Global configuration for task graph execution.

Controls graph-level settings including:

  • name: Identifier for the task graph

  • max_concurrency: Maximum number of parallel tasks in-flight (0 = unlimited)

Individual task operations (parallel(), fan_out(), map()) have their own config structs that can override the graph-level max_concurrency when set to a non-zero value.

TaskGraphSourceConfig

Configuration for source() operations.

  • name: Identifier for the source task (default: "Source")

TaskGraphParallelConfig

Configuration for parallel() task execution.

  • name: Identifier for the parallel group (default: "Parallel")
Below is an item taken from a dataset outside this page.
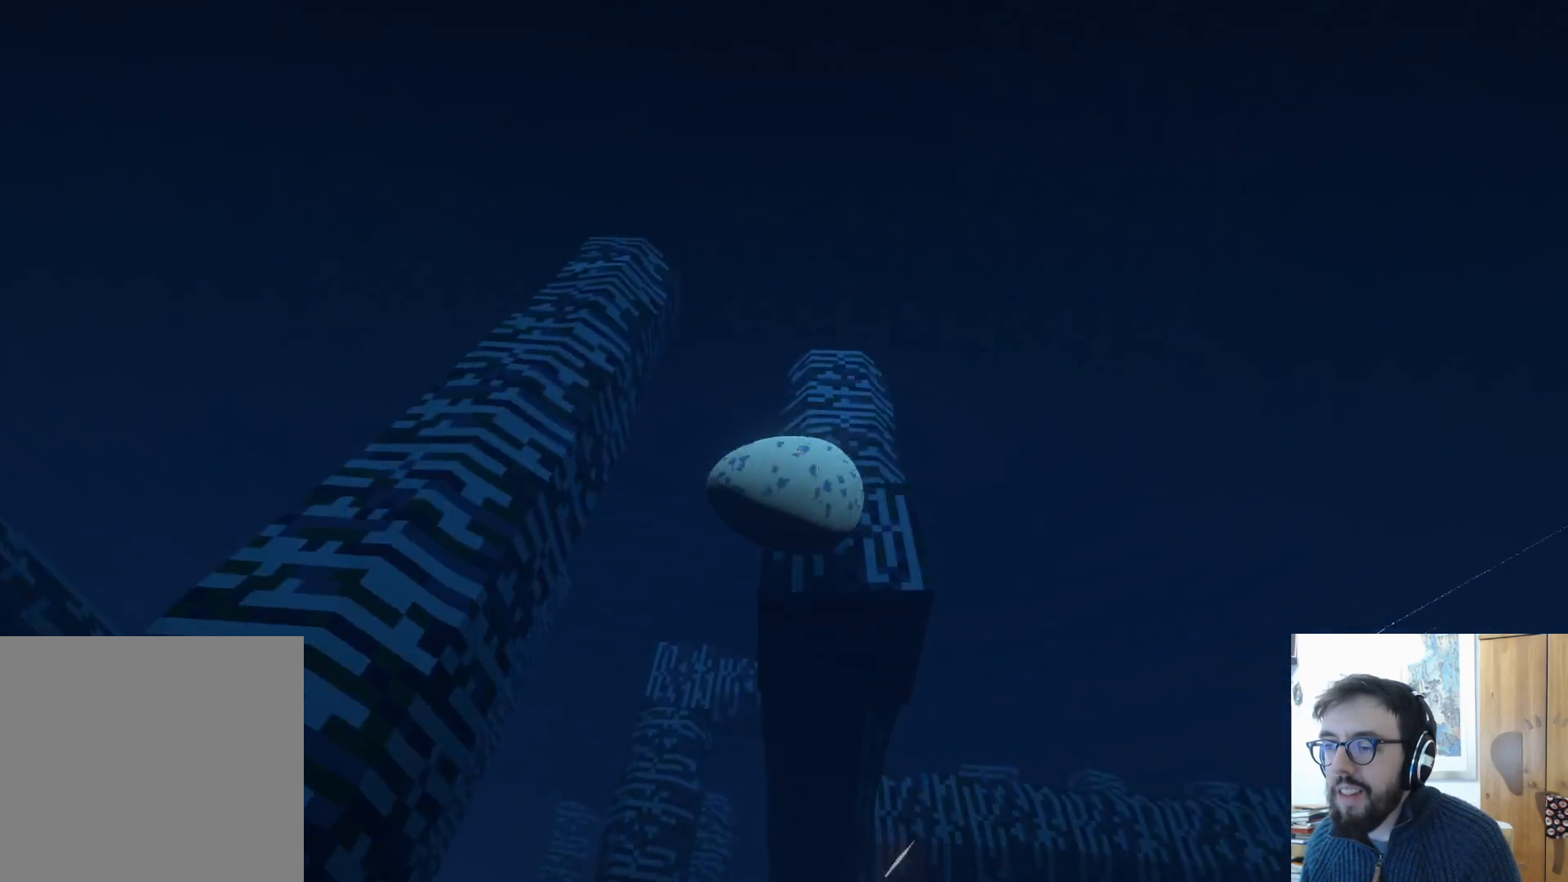
{"buttons": [], "left_stick": "center", "right_stick": "left", "events": [[483, "right_stick", "left"], [500, "left_stick", "center"]]}
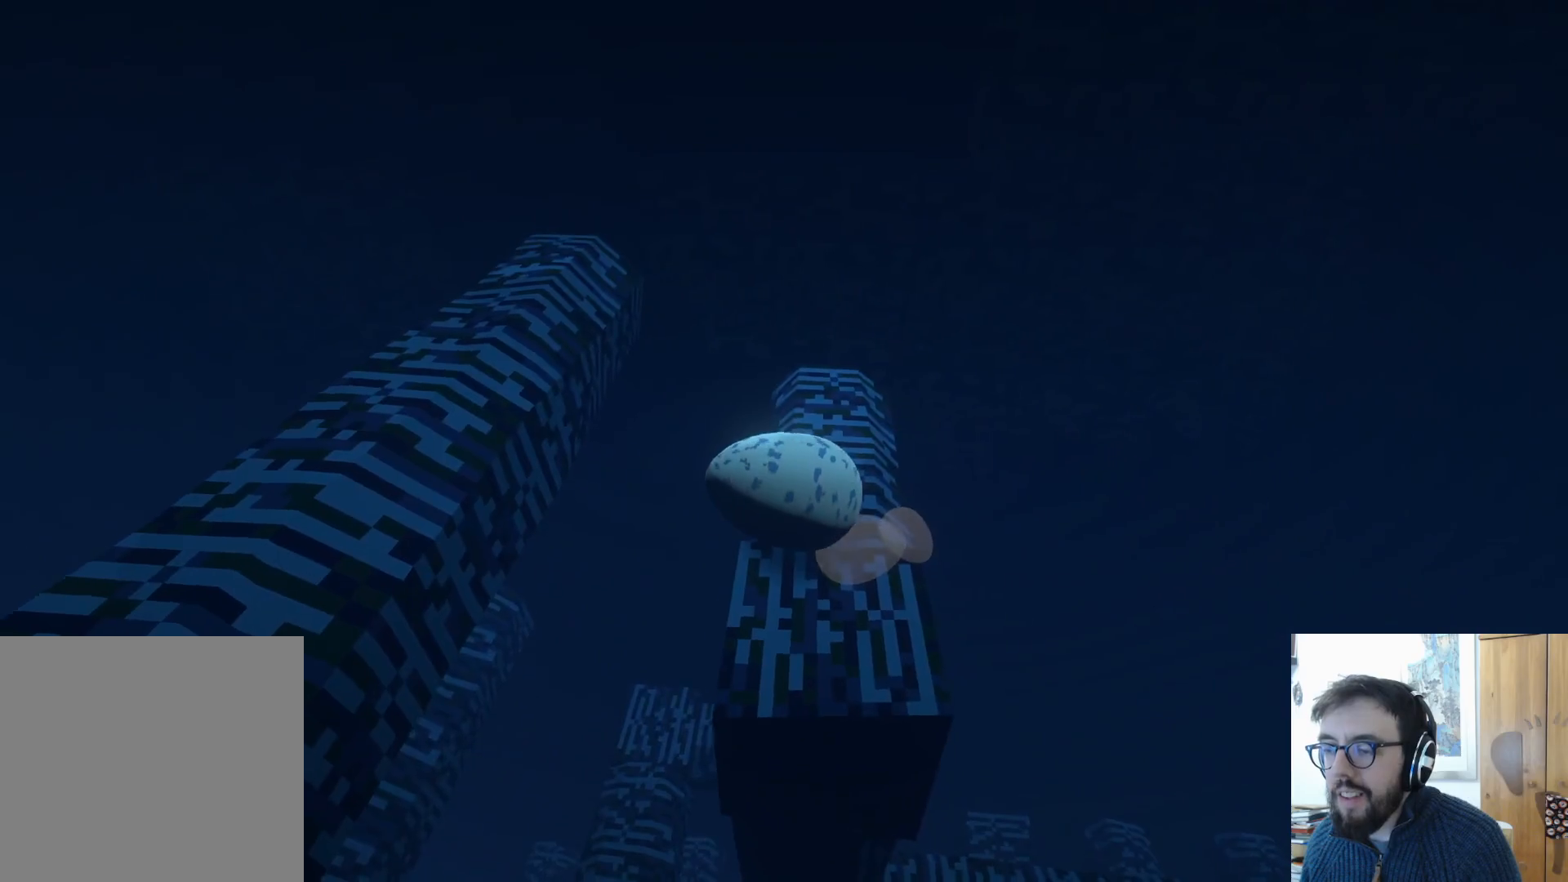
{"buttons": [], "left_stick": "center", "right_stick": "left", "events": [[333, "left_stick", "down-right"], [433, "left_stick", "center"]]}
  • max_concurrency: Override graph-level concurrency for this group (0 = use graph default)

TaskGraphFanOutConfig

Configuration for fan_out() operations.

  • name: Identifier for the fan-out group (default: "FanOut")

  • max_concurrency: Override graph-level concurrency for this group (0 = use graph default)

TaskGraphFanInConfig

Configuration for fan_in() operations.

  • name: Identifier for the fan-in task (default: "FanIn")

TaskGraphMapConfig

Configuration for map() operations.

  • name: Identifier for the map group (default: "Map")

  • max_concurrency: Override graph-level concurrency for this group (0 = use graph default)

TaskGraphReduceConfig

Configuration for reduce() operations.

  • name: Identifier for the reduce task (default: "Reduce")

TaskGraphFoldConfig

Configuration for fold() operations.

  • name: Identifier for the fold task (default: "Fold")

TaskGraphAggregateConfig

Configuration for aggregate() operations.

  • name: Identifier for the aggregate task (default: "Aggregate")

TaskGraphPartitionConfig

Configuration for partition() operations.

  • name: Identifier for the partition task (default: "Partition")

TaskGraphConcatConfig

Configuration for concat_partitions() operations.

  • name: Identifier for the concat task (default: "Concat")

Tip

All config structs share a common name field for identifying the operation in logs and diagnostics. Operations that support parallelism (parallel, fan_out, map) additionally expose max_concurrency to override the graph-level setting.

For complete struct definitions including default values, see the API Reference.